We moesten voor de opdracht 4 vragen verzinnen, waar we nog echt informatie over wilden hebben over de VVE methoden die je gekozen had.
Zie de vragen en de antwoorden hieronder:
Vraag 1: Aan welke kenmerken moet een VVE
programma voldoen om ervoor te zorgen dat het ook effect heeft?
-
Het programma moet een begeleidingsmethodiek hebben. Dus het is
belangrijk dat er een handelingsplan bij zit. Zodat iedereen precies weet hoe
hij/zij de opdrachten uit kan voeren. - Het moet gericht zijn op sociaal emotioneel en/of taalontwikkeling. Het is dus belangrijk om met de spraak bezig te zijn.
- Dat er een doorlopend programma, in samenwerking met de basisschool is. Dus dat je ook echt al gaat kijken naar de opdrachten die ze op de basisschool moeten doen in groep 1/2.
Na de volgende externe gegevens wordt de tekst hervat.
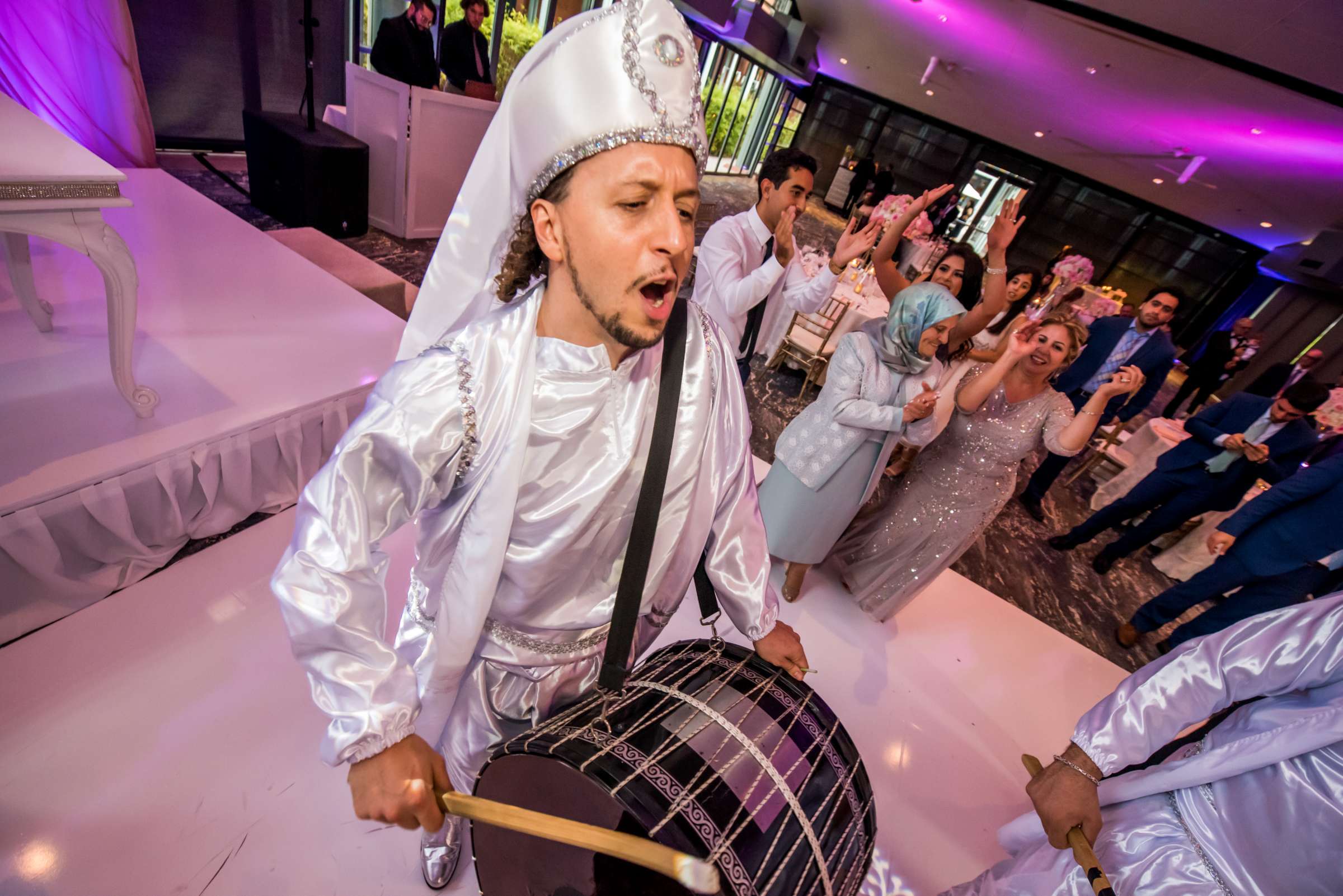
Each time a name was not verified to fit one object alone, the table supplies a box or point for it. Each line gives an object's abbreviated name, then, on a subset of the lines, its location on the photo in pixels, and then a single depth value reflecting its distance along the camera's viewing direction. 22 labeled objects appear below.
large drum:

- Ook is het voor de kinderen belangrijk om gestructureerd te werken. Dus dat de kinderen weten hoe het dagritme eruit ziet.
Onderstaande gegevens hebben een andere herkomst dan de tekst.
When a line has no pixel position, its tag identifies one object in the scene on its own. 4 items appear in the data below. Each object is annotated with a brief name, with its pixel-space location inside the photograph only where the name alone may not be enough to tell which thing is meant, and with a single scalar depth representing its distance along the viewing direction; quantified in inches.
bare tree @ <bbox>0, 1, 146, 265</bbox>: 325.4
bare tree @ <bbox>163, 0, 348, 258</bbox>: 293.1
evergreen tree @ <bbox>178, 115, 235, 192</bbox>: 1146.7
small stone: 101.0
Vraag 2: Hoeveel dagdelen moeten kinderen op een
voorschool zijn om ervoor te zorgen dat VVE ook effect heeft op hun
ontwikkeling?
Ongeveer 3 dagdelen. De meeste peuterspeelzalen hanteren een minimum van
2 dagdelen. Voor bij kinderen met een voorschool-indicatie (bijvoorbeeld
wanneer ze nog geen Nederlands spreken) kan budget worden aangevraagd bij de
gemeente zodat het kind 4 dagdelen naar de voorschool kan.
Vraag 3: hoeveel en welke thema’s heeft Uk en Puk?
Uk
en Puk heeft 10 verschillende thema’s, zoals:1. Welkom Puk!
2. Wat heb jij aan vandaag?
3. Eet smakelijk
4. Dit ben ik!
5. Reuzen en kabouters
6. Regen
7. Hatsjoe!
8. Knuffels
9. Oef, wat warm!
10. Ik en mijn familie
En voor de peuters die bijna naar het basisonderwijs gaan, is er nog een thema ‘Ik ben bijna 4’. Hierin wordt het kind voorbereid op de overgang naar het basisonderwijs.
Bij mij op stage koppelen ze verschillende thema’s met de onderwerpen carnaval, pasen, herfst enz.
Bijvoorbeeld wat heb je aan vandaag, koppelen ze met de carnaval. Met de herfst koppelen ze het thema reuzen en kabouters. In de zomer koppelen ze vaak het thema oef, wat heb ik het warm.
Bij het basisonderwijs wordt eigenlijk alleen de ontwikkeling van het kind doorgegeven. Dit wil dus zeggen dat dit niet gaat via de VVE methode van Uk en Puk. Maar via een observatiemethode van het kinderdagverblijf.
Als die observatie is ingevuld, gaat een pedagogisch medewerker in gesprek met een leraar. Dit doen ze om de ontwikkelingen te bespreken, en dan ook eventuele uitleg erbij te geven.
Ik
heb bij mij op stage nagevraagd hoe dat ging. En bij mij op stage gaat dat ook
zo. Ze vullen de ontwikkelingen van het kind in via de KIJK methoden. Dit is
een observatie methode die ze gebruiken op het kinderdagverblijf, maar ook op
de basisscholen in Oss in groep 1/2.
De
ontwikkelingen kunnen ze natuurlijk wel zien door middel van de Uk en Puk
methoden. Dus met die activiteiten kunnen ze wel zien hoe de kinderen het doen
met de ontwikkelen, en of ze er in vooruit gaan. Maar dit moeten ze dan wel
invullen in de KIJK methoden, willen ze het overbrengen naar de basisschool.